DIRECTIVE: Can you retype every one of the rows below word for word, leaving the pictures out?
-- Begin DATA TO USE --
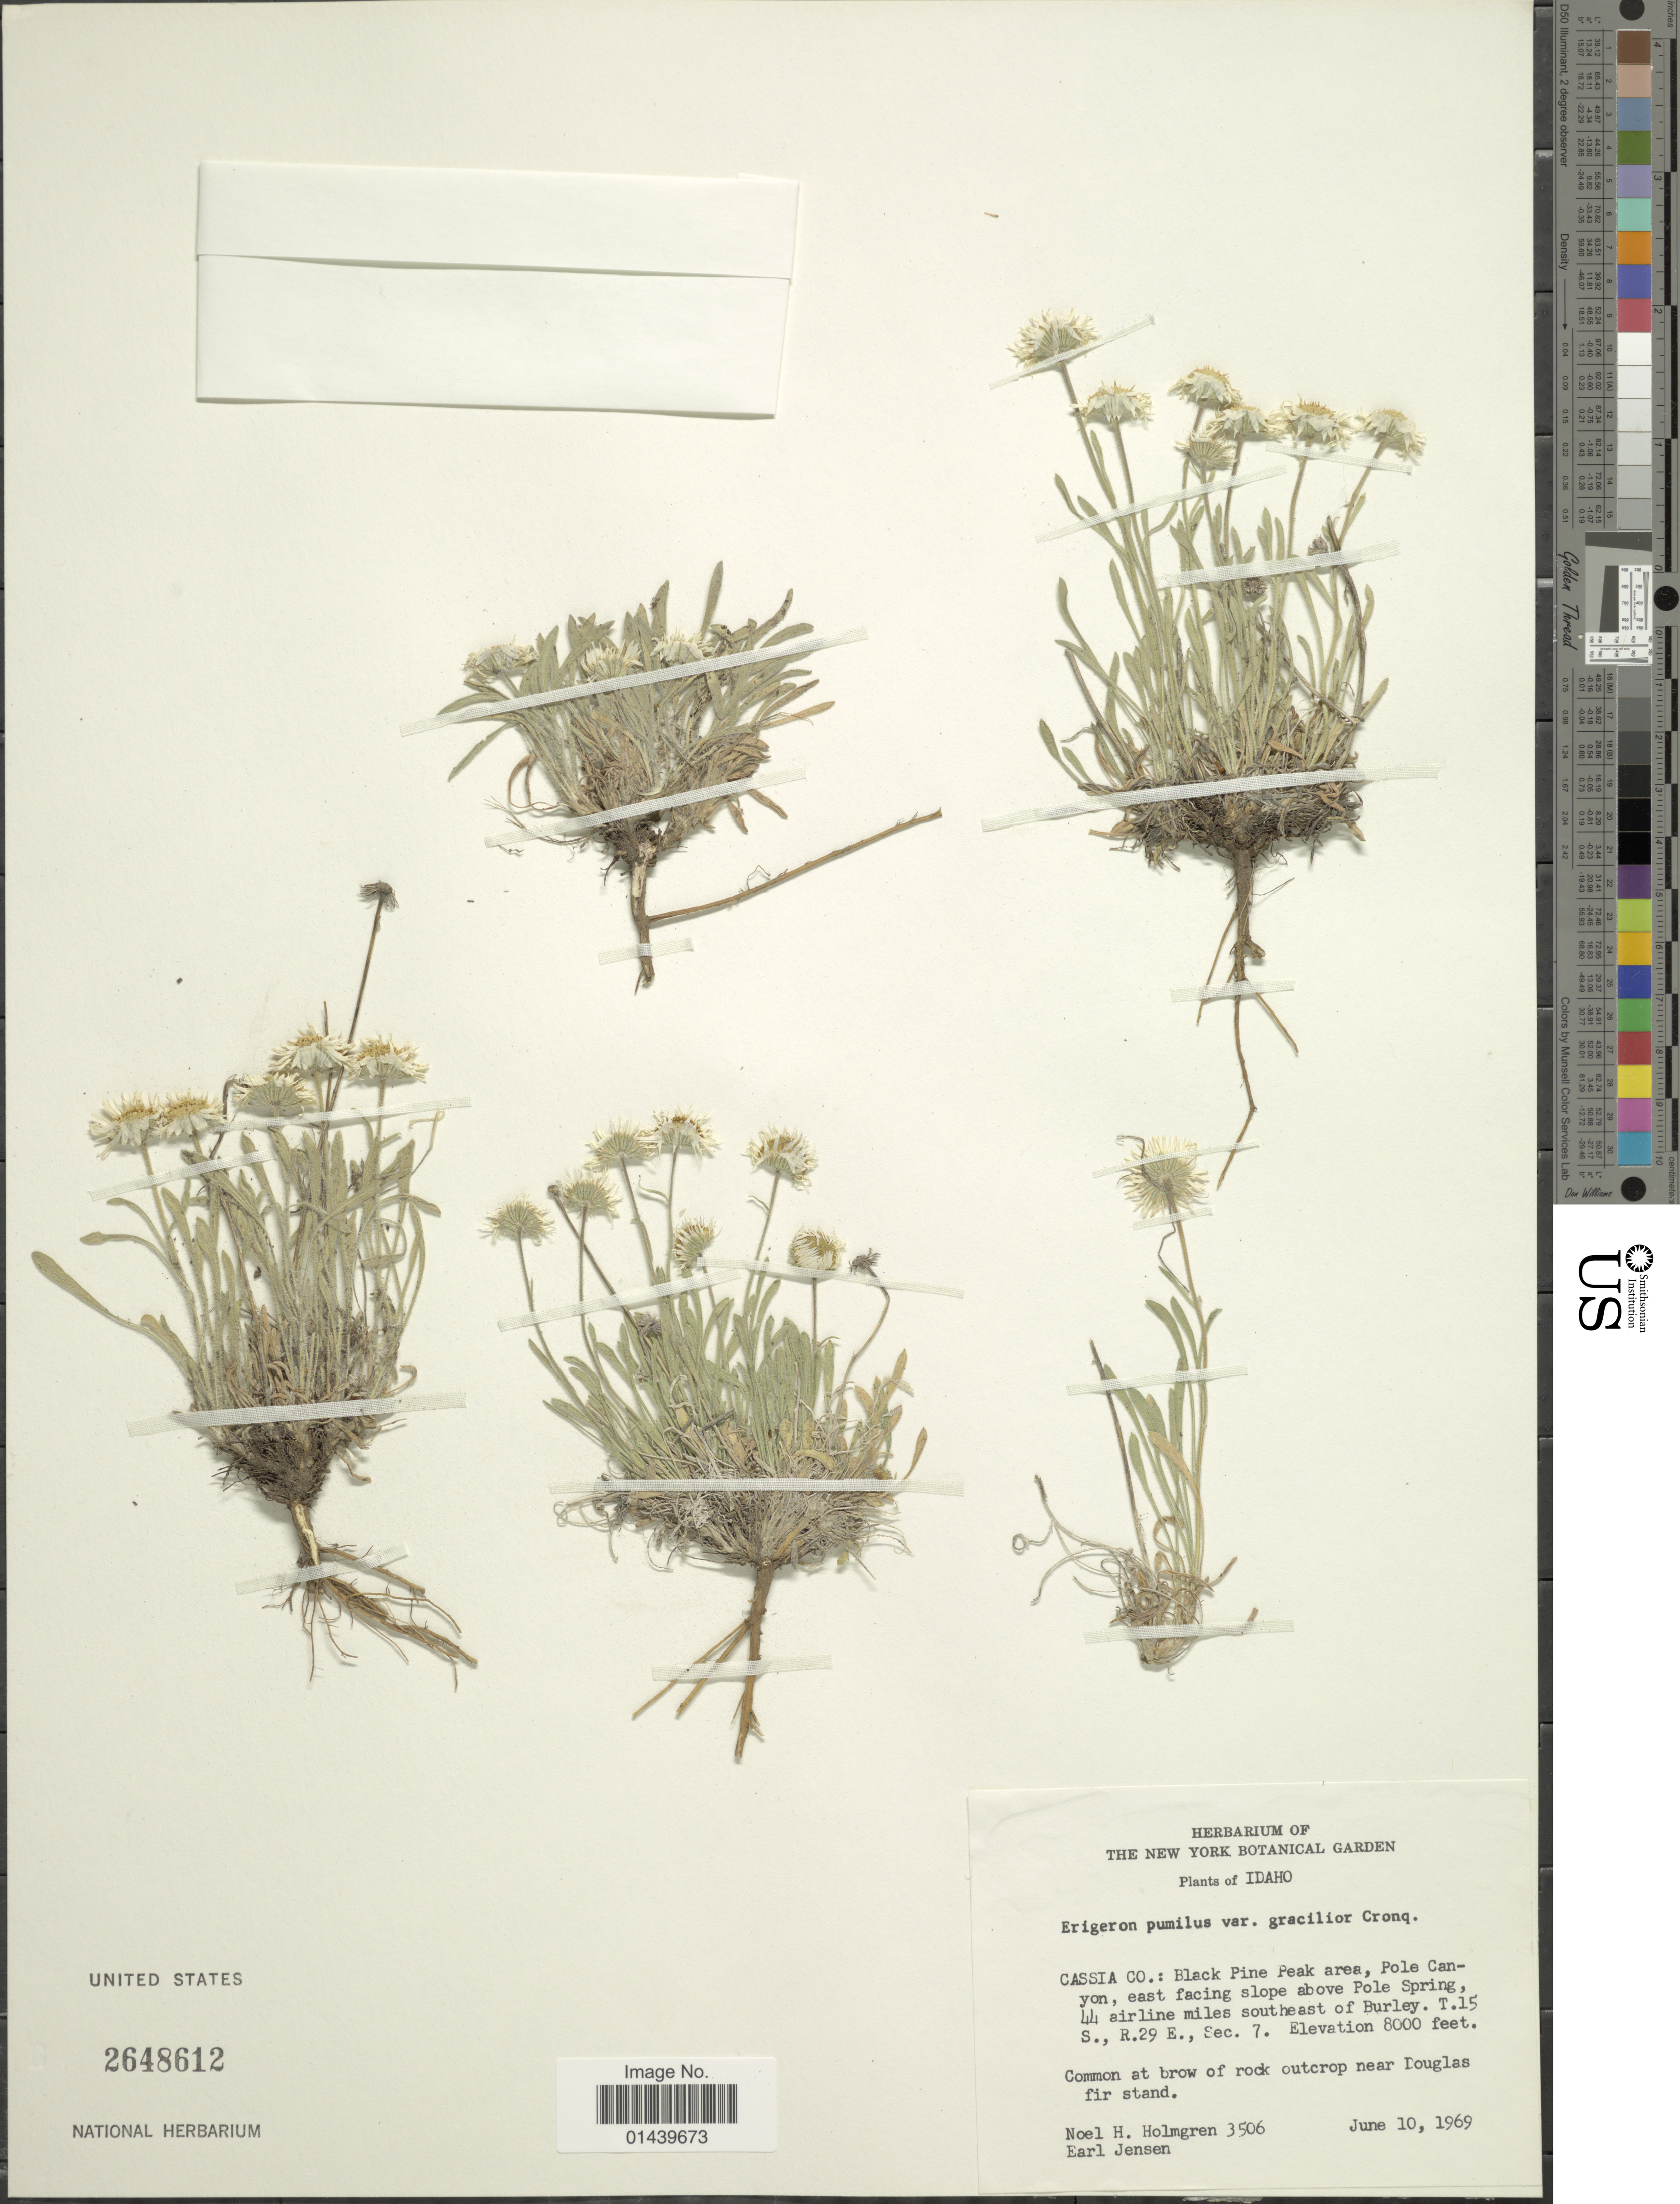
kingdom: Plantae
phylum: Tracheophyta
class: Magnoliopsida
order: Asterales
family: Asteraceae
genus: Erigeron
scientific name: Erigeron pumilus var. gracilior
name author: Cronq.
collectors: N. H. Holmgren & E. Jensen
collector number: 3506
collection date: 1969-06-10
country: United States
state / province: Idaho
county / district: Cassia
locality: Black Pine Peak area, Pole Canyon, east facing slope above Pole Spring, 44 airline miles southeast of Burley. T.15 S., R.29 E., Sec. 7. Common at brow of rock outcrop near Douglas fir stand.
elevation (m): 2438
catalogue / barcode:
-- End DATA TO USE --
COMPLETE ANSWER:
kingdom: Plantae
phylum: Tracheophyta
class: Magnoliopsida
order: Asterales
family: Asteraceae
genus: Erigeron
scientific name: Erigeron pumilus var. gracilior
name author: Cronq.
collectors: N. H. Holmgren & E. Jensen
collector number: 3506
collection date: 1969-06-10
country: United States
state / province: Idaho
county / district: Cassia
locality: Black Pine Peak area, Pole Canyon, east facing slope above Pole Spring, 44 airline miles southeast of Burley. T.15 S., R.29 E., Sec. 7. Common at brow of rock outcrop near Douglas fir stand.
elevation (m): 2438
catalogue / barcode:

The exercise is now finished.